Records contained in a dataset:
=-=-=
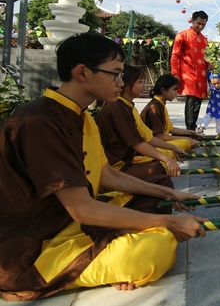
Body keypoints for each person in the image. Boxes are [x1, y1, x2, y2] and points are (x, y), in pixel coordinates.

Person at [0, 33, 205, 301]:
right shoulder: (40, 122)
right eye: (116, 74)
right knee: (157, 247)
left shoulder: (81, 115)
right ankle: (110, 256)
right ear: (83, 72)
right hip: (33, 247)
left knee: (157, 189)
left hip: (68, 220)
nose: (121, 83)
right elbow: (82, 208)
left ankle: (114, 248)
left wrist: (171, 195)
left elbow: (105, 174)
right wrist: (168, 221)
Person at [98, 65, 186, 179]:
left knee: (165, 159)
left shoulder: (127, 106)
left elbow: (147, 137)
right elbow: (137, 142)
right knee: (159, 168)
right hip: (115, 166)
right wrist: (167, 158)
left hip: (128, 159)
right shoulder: (117, 107)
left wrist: (172, 148)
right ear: (126, 83)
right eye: (140, 82)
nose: (144, 86)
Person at [171, 10, 213, 131]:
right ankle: (189, 128)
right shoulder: (182, 35)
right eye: (198, 23)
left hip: (200, 73)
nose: (200, 26)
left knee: (198, 99)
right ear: (192, 21)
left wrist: (207, 64)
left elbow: (200, 58)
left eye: (203, 24)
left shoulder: (204, 40)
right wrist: (175, 73)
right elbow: (175, 55)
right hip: (187, 71)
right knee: (191, 98)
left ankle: (193, 126)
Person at [141, 74, 201, 152]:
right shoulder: (155, 108)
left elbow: (170, 129)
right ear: (163, 90)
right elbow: (159, 137)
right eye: (174, 90)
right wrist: (187, 139)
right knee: (185, 142)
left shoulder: (160, 104)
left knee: (189, 136)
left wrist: (191, 132)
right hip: (150, 146)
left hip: (156, 141)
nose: (176, 93)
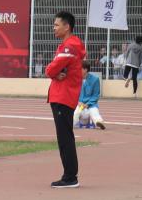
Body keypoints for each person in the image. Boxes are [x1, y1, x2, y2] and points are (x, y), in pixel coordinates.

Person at [45, 11, 86, 188]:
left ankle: (70, 177)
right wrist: (54, 73)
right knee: (64, 137)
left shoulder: (69, 47)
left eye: (56, 25)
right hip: (62, 95)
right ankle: (69, 175)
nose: (53, 28)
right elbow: (55, 70)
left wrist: (52, 72)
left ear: (67, 26)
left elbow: (51, 69)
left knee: (65, 138)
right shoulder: (69, 46)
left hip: (63, 96)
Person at [74, 61, 106, 129]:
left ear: (85, 69)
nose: (78, 70)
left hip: (91, 105)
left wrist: (88, 104)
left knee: (94, 112)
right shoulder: (77, 79)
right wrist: (78, 102)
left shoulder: (95, 79)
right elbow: (74, 93)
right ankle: (69, 124)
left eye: (80, 68)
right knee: (76, 113)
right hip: (80, 105)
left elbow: (96, 95)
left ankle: (99, 122)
=-=-=
What to work on |
Set down again, word for word, the stretch of records from the line with "right shoulder: (182, 35)" to the line with "right eye: (174, 90)", both of those lines included.

Written solution |
right shoulder: (182, 35)
right eye: (198, 23)
left hip: (200, 73)
nose: (200, 26)
left knee: (198, 99)
right ear: (192, 21)
left wrist: (207, 64)
left elbow: (200, 58)
left eye: (203, 24)
left shoulder: (204, 40)
right wrist: (175, 73)
right elbow: (175, 55)
right hip: (187, 71)
right knee: (191, 98)
left ankle: (193, 126)
Person at [141, 74, 201, 152]:
right shoulder: (155, 108)
left elbow: (170, 129)
right ear: (163, 90)
right elbow: (159, 137)
right eye: (174, 90)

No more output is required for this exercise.